AT FIRST sight it looks like just another of the business units that have sprung up around Didcot in recent years.

But its location, wedged into the triangle of railway lines just west of Didcot Parkway station, and the small Network Rail sign on the outside hint at its real purpose.

This is the Thames Valley Signalling Centre, which will become the ‘brain’ of the railway network from London’s Paddington station across Berkshire, Oxfordshire and Wiltshire to the outskirts of Bristol, over the next few years.

Construction work began in 2008 and it took charge of its first trains at Easter on what is known as the Berks and Hants line, from Southcote junction at Reading, through Newbury to the edge of Westbury, in Wiltshire.

Last month it took over the short section of the Great Western main line between Pangbourne and Moreton cutting, east of Didcot, but the tracks surrounding the centre are still controlled from Swindon.

At the moment, the operations floor is almost empty, with just one signaller and a shift manager on duty at their desks in a corner of the room but by 2018 it will be a hive of activity when it replaces signalboxes at Reading, Slough, Swindon and Oxford and along the Cotswold Line to Worcester.
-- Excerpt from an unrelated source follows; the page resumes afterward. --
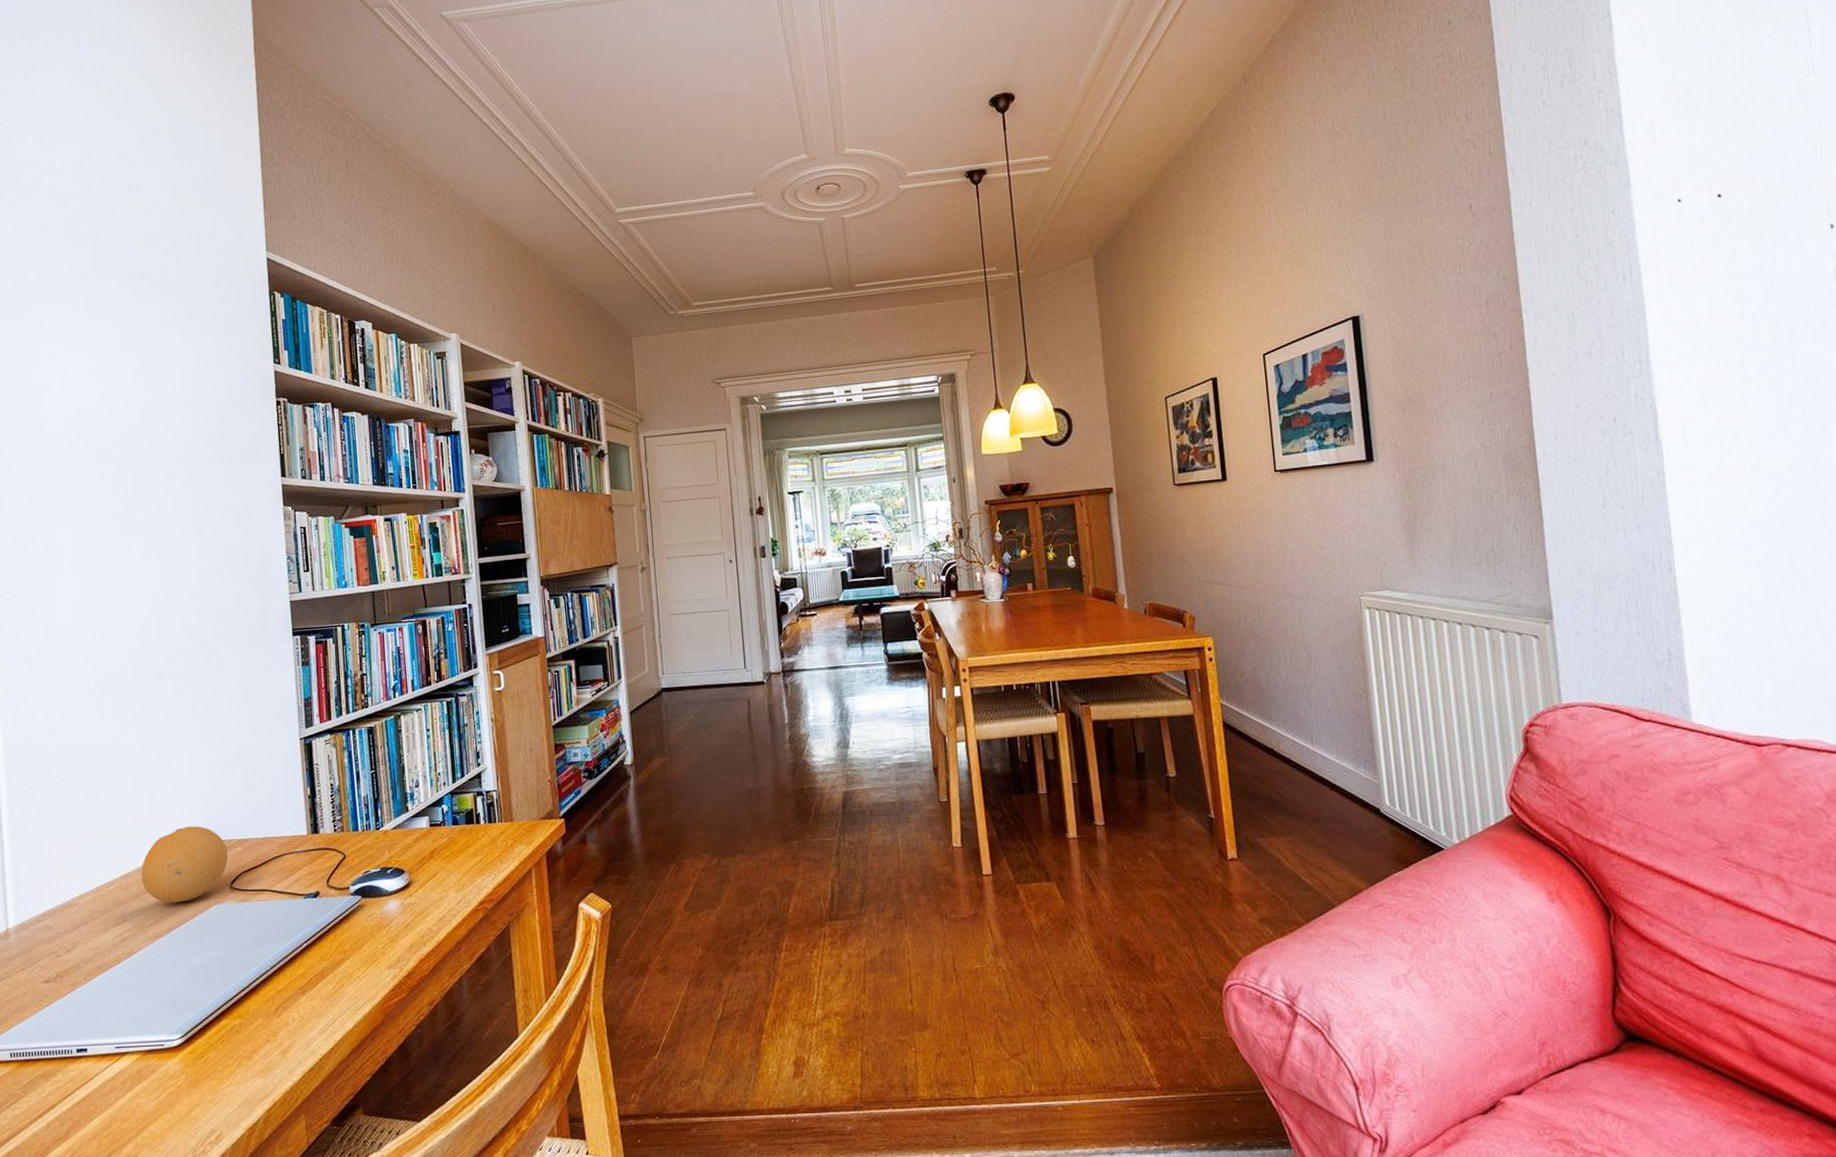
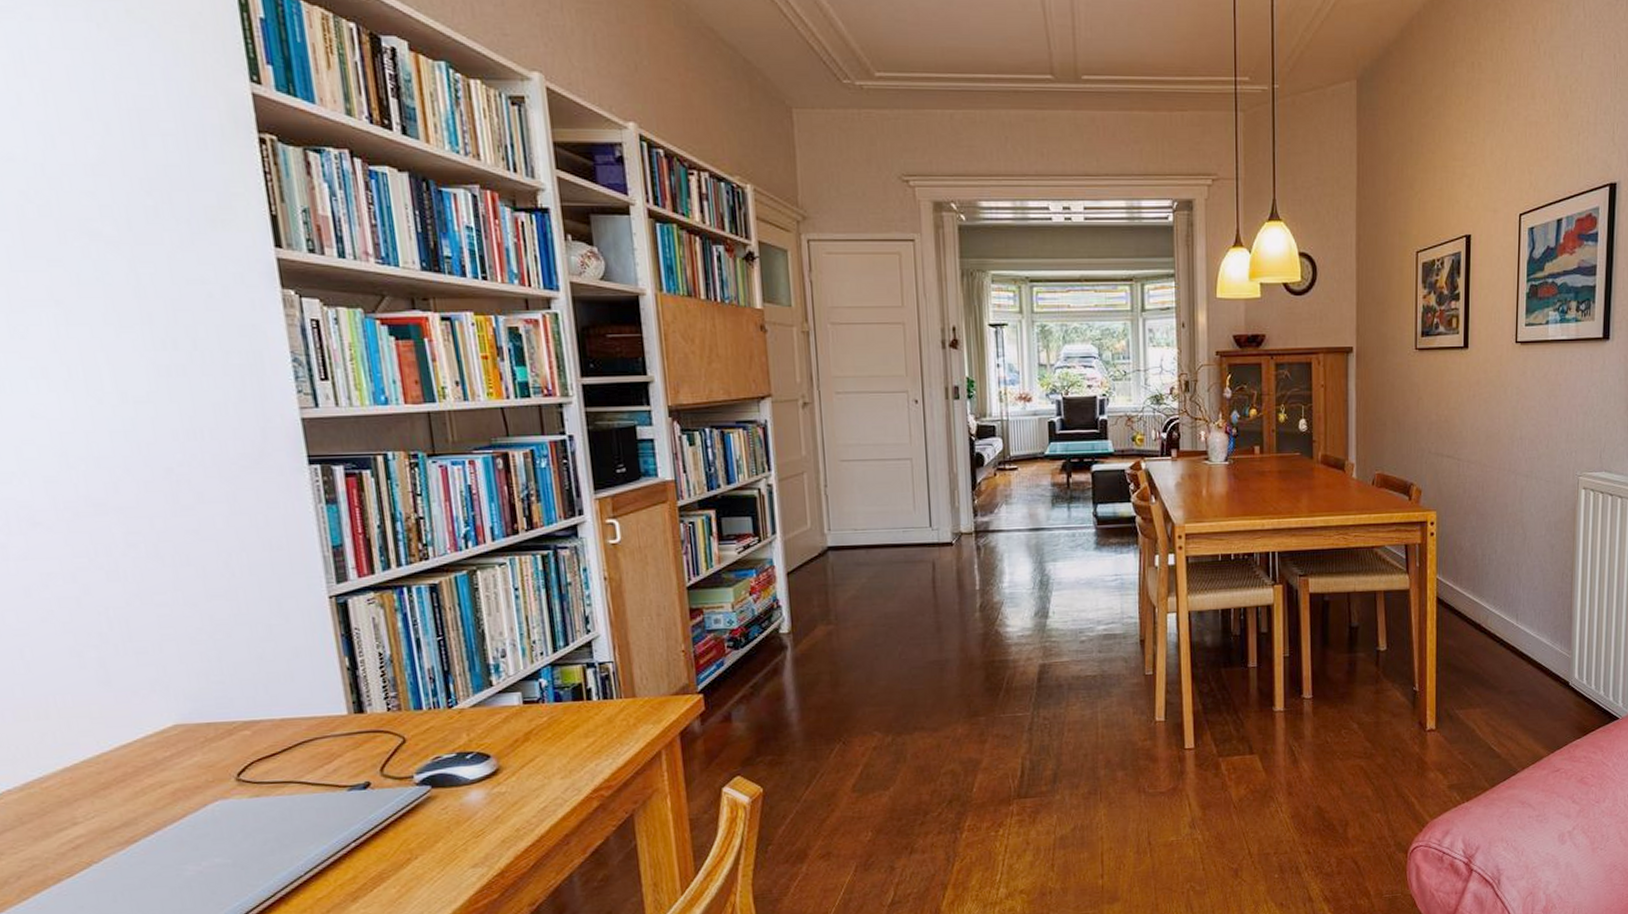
fruit: present [141,826,228,904] -> none [94,705,231,801]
Control of lines around Bristol, Gloucester and Westbury could also eventually transfer to Didcot.

The staff who operate the centre are enthusiastic about its capabilities. Shift manager Phil Gomersall said: “Once you’re used to it, it’s a better system, allowing us to handle more trains.”

Rather than the signallers setting a route for each train, much of the work is done by computers programmed with timetable information for passengers and freight .

About 80 per cent of services are routed automatically, with the signaller accepting the decision or over-riding it and setting a route manually if necessary, which is also done when extra trains are running.

Mr Gomersall said: “You have to think 10 minutes ahead of what’s happening and decide what to do, whether to accept the computer’s setting or do it yourself.”

Network Rail’s top regional manager, western route director Chris Rayner, is enthusiastic about the possibilities for the centre.

He said: “What I want to do is fill this place up. If we put a desk in here, we’ve potentially got half-a-dozen signalboxes out there which we can close. The saving is large.

“We’ve got vast amounts of signallers out there and to be honest we’re going to need a lot fewer in 10 to 15 years’ time.”

By then, the technology is likely to look very different. Mr Rayner said: “The scary thing about this stuff is almost as soon as you put it in, it’s out of date.”


THE Great Western main line is set to become the first major rail route in Britain to be fitted with the new radio-based European Railway traffic Management System.

The system does away with trackside ‘traffic-light’ signals in favour of radio transmitters which send information about the route and speed of a train from a signal centre for display on a screen in the driver’s cab.

It will also replace the line’s existing automatic train protection system, to stop trains passing red lights, which will soon become life-expired.

Trials of the UK’s first ERTMS system will start soon on the Cambrian Line between Shrewsbury and the Welsh coast at Aberystwyth and Pwllheli.